Speaking to NI, Sir Frank expressed confidence in the new HPV service.

"This new HPV service means there is a great degree of confidence that the system is safe," he said.

Sir Frank also shared that he heard from affected women and their partners who believed a public inquiry was necessary to "assign accountability," while healthcare officials cautioned that such an inquiry would be "time consuming, risk re-traumatisation, further delay resolution, involve significant expense..."

"I believe that it is highly unlikely that a statutory inquiry would be able to make further progress on unravelling the technical aspects of the programme failure," he stated.
 Female doctor talking with young woman in exam room. The doctor is wearing a white lab coat and pink scrubs. The woman is wearing a blue shirt and jeans and sitting on a raised exam chair. Outside the window there are trees.
Sir Frank Atherton's review found that would be inappropriate to seek further sanction against individual screeners

Mike Nesbitt reflected on his decision to rule out a public inquiry.

"I acknowledge that this has been a particularly difficult and challenging time for the women and their families who have been impacted by cervical cancer.

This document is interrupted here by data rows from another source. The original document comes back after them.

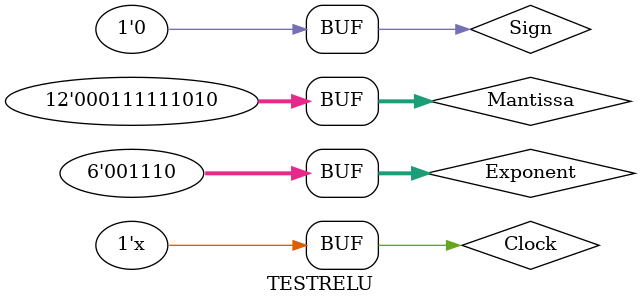
<source format=v>
`timescale 1ns / 1ps


module TESTRELU;

	// Inputs
	reg Clock;
	reg Sign;
	reg [5:0] Exponent;
	reg [11:0] Mantissa;

	// Outputs
	wire SignOut;
	wire [4:0] ExponentOut;
	wire [5:0] MantissaOut;

	// Instantiate the Unit Under Test (UUT)
	RELU uut (
		.Clock(Clock), 
		.Sign(Sign), 
		.Exponent(Exponent), 
		.Mantissa(Mantissa), 
		.SignOut(SignOut), 
		.ExponentOut(ExponentOut), 
		.MantissaOut(MantissaOut)
	);

	initial begin
		// Initialize Inputs
		Clock = 0;
		Sign = 0;
		Exponent = 0;
		Mantissa = 0;

		// Wait 100 ns for global reset to finish
		#100;
        
		// Add stimulus here
		Sign = 0;
		Exponent = 6'b001110;
		Mantissa = 12'b000111111010;	
	end
	
	always 
		#20 Clock = !Clock;
      
endmodule


</source>
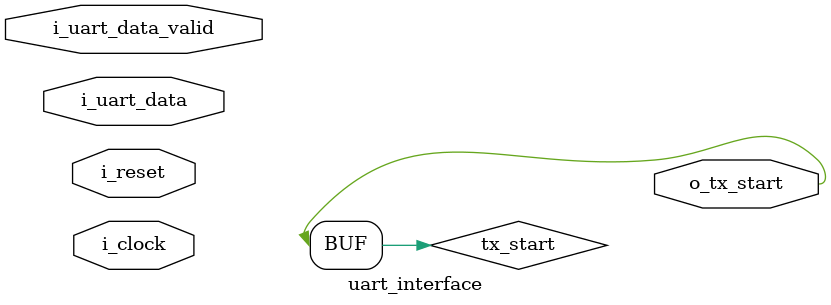
<source format=v>
`timescale 1ns/100ps

module uart_interface
#(
    parameter                           NB_DATA         = 8,
    parameter                           NB_OPCODE       = 6,
    parameter                           N_INPUTS        = 3
)
(
    input wire                          i_clock,
    input wire                          i_reset,
    input wire  [NB_DATA-1 : 0]         i_uart_data,
    input wire                          i_uart_data_valid,

    output wire                         o_tx_start

    );
  

    localparam                          NB_STATES               = 3;
    localparam  [NB_STATES-1 : 0]       SAVE_FIRST_OPERATOR     = 3'b001;
    localparam  [NB_STATES-1 : 0]       SAVE_SECOND_OPERATOR    = 3'b010;
    localparam  [NB_STATES-1 : 0]       SAVE_OPCODE             = 3'b100;

    reg         [NB_STATES-1 : 0]       state_alu_fsm;
    reg         [NB_STATES-1 : 0]       state_alu_fsm_next;

    reg                                 tx_start;
    reg                                 tx_start_next;

    reg         [NB_DATA-1 : 0]         uart_rx_data;

//Interface to ALU
    assign                              o_dbg_uart              = state_alu_fsm;
    assign                              o_tx_start              = tx_start;         

    always @(posedge i_clock)
    begin
        
        if(i_reset)
        begin
            state_alu_fsm   <=  SAVE_FIRST_OPERATOR;
        end
        else
        begin
            state_alu_fsm   <=  state_alu_fsm_next;
        end
    
    end    

endmodule


</source>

I want to pay tribute to their determination and acknowledge the profound effect these events have had on their lives," Nesbitt said.

Whistleblowers' Role in the Cervical Screening Service

Whistleblowers continue to play a crucial role within the health service, a fact reinforced by Atherton's findings.

In 2022, a whistleblower from the Southern Health Trust contacted expressing concerns that women's smear tests had been misread by screeners, with some women subsequently developing cancer.

Despite raising governance concerns with management, the whistleblower's warnings were not heeded.

At the core of this issue are the women affected—two of whom died, while others underwent surgery due to misread smear tests spanning more than a decade.

More than four years ago, the whistleblower had identified flaws in the programme, supported by detailed spreadsheets and extensive record examinations.

While the current focus is on listening to the women impacted, this situation also underscores the importance of heeding whistleblowers' concerns.